From high-school track meets to the NCAA swimming championships, women’s sports have caught the public eye in recent years—but for all the wrong reasons.
Increasingly, male athletes have been allowed to compete in women’s categories, taking opportunities away from women and girls and threatening their safety.
But while this troubling trend has spread across the country, a courageous response is beginning to echo across the world.
Most recently, that echo has reached the halls of the United Nations headquarters in New York City, where ADF International appeared on Oct. 16 for a panel discussion about safety and fairness in women’s sports. ADF CEO, President, and General Counsel Kristen Waggoner spoke alongside our client Lainey Armistead as representatives from all over the world looked on.
Thanks to the Permanent Mission of Paraguay and other state sponsors, we had the opportunity to shine a light on this critical issue and encourage others to take a stand.

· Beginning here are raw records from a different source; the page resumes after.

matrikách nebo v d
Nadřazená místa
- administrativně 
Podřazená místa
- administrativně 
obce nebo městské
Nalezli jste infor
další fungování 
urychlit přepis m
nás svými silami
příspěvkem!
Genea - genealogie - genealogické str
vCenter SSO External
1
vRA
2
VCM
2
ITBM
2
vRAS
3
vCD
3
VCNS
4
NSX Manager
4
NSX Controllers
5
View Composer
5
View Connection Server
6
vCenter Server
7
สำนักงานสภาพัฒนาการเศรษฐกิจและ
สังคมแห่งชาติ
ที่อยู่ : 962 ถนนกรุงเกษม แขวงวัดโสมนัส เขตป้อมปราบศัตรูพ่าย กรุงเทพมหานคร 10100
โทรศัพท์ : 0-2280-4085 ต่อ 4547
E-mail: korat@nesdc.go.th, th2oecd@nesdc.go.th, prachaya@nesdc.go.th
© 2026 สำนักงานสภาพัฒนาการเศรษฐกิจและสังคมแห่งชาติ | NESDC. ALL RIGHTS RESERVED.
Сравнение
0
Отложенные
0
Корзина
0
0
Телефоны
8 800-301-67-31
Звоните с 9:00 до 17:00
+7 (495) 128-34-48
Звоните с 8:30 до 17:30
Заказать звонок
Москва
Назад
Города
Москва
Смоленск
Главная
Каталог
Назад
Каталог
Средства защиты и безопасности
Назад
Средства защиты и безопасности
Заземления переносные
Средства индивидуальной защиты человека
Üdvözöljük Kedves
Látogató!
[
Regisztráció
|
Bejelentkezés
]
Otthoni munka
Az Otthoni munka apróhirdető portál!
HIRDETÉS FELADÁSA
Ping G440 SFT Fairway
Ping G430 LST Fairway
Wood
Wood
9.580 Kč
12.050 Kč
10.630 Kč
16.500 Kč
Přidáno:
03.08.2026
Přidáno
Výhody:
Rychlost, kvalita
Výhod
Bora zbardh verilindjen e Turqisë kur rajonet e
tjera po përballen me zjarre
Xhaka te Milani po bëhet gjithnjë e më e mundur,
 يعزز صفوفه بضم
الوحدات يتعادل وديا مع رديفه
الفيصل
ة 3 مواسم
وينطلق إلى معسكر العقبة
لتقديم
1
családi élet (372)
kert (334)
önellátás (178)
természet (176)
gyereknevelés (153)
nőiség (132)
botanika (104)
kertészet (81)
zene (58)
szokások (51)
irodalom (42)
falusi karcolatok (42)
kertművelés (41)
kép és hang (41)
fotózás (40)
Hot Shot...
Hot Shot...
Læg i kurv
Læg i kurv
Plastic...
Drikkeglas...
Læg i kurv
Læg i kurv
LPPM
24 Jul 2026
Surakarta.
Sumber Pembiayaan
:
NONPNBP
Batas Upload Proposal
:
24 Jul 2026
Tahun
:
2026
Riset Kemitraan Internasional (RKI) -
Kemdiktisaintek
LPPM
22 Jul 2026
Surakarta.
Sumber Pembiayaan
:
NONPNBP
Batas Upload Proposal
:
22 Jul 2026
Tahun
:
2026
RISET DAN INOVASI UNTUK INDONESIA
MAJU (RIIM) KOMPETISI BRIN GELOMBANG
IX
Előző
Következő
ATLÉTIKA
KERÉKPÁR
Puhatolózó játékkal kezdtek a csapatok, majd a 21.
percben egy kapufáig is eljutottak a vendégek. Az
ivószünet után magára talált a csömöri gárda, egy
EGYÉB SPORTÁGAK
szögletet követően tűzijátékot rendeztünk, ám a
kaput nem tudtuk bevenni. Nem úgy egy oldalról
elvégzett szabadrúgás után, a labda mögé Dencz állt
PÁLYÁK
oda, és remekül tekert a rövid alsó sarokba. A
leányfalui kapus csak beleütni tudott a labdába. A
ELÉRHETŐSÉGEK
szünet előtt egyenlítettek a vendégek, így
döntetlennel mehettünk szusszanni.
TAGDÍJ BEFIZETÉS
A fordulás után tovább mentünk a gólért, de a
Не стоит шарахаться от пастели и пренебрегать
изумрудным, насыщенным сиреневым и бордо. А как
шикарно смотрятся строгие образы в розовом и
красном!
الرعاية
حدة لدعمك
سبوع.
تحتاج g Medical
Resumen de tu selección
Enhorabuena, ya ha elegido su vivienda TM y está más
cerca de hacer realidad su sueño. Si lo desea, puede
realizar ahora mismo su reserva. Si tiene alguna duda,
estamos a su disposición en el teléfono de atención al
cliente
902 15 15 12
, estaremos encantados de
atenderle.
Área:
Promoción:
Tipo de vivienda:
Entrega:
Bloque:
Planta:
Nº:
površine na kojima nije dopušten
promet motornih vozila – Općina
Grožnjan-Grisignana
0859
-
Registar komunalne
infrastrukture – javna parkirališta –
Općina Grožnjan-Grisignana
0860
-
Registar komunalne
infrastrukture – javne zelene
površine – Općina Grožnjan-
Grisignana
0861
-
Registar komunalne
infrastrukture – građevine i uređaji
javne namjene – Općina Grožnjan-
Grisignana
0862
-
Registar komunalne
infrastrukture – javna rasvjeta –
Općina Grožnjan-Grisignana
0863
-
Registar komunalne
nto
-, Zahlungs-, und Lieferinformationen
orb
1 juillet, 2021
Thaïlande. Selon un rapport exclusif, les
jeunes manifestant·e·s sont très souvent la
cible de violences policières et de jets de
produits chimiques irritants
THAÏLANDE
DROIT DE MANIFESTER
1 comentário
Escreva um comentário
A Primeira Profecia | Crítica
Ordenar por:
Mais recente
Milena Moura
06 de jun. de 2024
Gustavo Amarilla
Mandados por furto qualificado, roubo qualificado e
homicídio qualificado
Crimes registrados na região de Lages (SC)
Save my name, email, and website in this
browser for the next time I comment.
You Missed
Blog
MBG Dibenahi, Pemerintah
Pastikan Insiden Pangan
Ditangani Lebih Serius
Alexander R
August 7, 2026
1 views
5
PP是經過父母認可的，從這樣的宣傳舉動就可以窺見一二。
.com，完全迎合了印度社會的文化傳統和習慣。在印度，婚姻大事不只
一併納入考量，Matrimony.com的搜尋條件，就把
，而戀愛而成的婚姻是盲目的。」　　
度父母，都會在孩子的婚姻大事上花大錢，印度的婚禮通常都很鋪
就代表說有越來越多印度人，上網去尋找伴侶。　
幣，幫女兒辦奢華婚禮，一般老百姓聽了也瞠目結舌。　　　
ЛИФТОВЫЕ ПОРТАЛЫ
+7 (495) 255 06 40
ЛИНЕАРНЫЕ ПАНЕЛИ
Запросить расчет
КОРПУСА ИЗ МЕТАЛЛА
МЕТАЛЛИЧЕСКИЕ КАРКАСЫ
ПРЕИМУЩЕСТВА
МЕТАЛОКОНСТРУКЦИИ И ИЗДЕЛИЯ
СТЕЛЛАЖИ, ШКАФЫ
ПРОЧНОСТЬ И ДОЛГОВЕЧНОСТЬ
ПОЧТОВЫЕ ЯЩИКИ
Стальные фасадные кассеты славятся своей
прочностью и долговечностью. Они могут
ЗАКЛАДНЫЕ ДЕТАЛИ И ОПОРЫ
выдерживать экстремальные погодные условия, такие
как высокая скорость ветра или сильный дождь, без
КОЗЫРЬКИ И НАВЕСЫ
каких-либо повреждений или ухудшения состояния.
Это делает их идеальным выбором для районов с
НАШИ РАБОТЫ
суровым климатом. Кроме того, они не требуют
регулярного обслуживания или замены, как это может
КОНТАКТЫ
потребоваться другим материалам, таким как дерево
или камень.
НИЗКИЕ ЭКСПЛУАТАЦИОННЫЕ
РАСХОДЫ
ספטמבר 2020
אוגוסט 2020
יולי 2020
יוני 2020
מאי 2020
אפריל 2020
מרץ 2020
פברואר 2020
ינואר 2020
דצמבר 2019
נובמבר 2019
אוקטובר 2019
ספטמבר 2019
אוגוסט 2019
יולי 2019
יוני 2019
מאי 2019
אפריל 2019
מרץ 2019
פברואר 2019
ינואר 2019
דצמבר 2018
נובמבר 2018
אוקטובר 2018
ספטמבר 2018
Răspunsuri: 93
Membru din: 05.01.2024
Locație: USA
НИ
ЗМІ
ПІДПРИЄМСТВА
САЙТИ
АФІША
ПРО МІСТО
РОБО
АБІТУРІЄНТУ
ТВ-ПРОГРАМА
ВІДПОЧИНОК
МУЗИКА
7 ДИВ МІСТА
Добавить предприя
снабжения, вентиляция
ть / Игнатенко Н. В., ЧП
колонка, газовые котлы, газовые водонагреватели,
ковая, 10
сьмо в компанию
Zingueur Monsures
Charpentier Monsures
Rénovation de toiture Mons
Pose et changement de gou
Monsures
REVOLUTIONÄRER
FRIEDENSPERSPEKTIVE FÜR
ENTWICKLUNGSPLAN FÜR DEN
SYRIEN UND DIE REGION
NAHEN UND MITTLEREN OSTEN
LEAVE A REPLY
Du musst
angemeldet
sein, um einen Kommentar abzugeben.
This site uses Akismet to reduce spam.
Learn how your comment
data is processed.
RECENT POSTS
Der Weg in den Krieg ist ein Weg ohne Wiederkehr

As Kristen highlighted in her remarks, protecting women’s sports is really a matter of two things: preserving fairness and ensuring safety.
Preserving fairness
Any athlete who takes the field deserves a fair chance to compete and succeed. For female athletes, that means not being forced to compete against males. Men and women are physically different, and those differences become all the more obvious in sports.
The fact is that male athletes have significant inherent advantages over their female counterparts. From greater height and weight to stronger bones and larger muscles, male athletic advantages result in considerable discrepancies in performance. To take just one example, in 2017, thousands of men ran 400-meter times that were faster than the personal bests of Olympic gold medalists Sanya Richards-Ross and Allyson Felix.
As Kristen pointed out, creating female-only athletic spaces is about rewarding genuine merit. But the consequences of allowing men to compete in women’s sports are much greater than merely winning a medal or standing on a podium.
Ensuring safety
The differences between the sexes have real implications for women’s safety. When women compete against men, they don’t just lose opportunities; they risk physical harm.
A recent story out of San Jose State University is an apt example. The university’s women’s volleyball team has a male player on the roster, and several teams have canceled their matches against the school. While none of these schools has publicly stated a reason for forfeiting, it’s not difficult to read between the lines.
Exercise science professor Dr. Gregory Brown has written extensively on male advantages in athletics. In a white paper on the subject, he discusses volleyball specifically. Dr. Brown notes that male players have a roughly 15-20 percent jumping advantage over females, and they also spike the ball with greater velocity—giving them a 29-34 percent advantage. And of course, males tend to be taller and more muscular, both obvious advantages on the court.
It’s no wonder that female volleyball players wouldn’t want to compete against male athletes.
But while this story highlights the dangers at play when women are forced to compete against men, it also shows that the movement to protect women’s sports is picking up steam. Three different governors commended the universities in their states for standing with female athletes. “It is essential that we preserve a space for women to compete fairly and safely,” Utah Gov. Spencer Cox posted on social media.
An athlete’s perspective
The ongoing conversation regarding women’s sports is a fraught topic. But we should all be able to agree that the voices of athletes deserve a central place in that conversation.
One such athlete is our client Lainey Armistead, who played soccer at West Virginia State University and served as team captain.
Lainey joined a lawsuit to defend a law in West Virginia ensuring that only women compete on women’s sports teams. That lawsuit has made its way through the court system, and we’ve asked the U.S. Supreme Court to hear the case.
During the course of this litigation, I’ve witnessed Lainey become a courageous advocate for women’s sports. Joining Kristen at the U.N., she summed up the issue well:
“I’m here today because we’ve all seen what happens when males are allowed to compete on women’s teams,” Lainey said. “From track to boxing to swimming, it’s demoralizing and unfair—and just plain wrong.”
Lainey is exactly right. When men are allowed to compete in women’s sports, it’s women and girls who lose. That’s a message worth sharing—from the community track field to the halls of the U.N.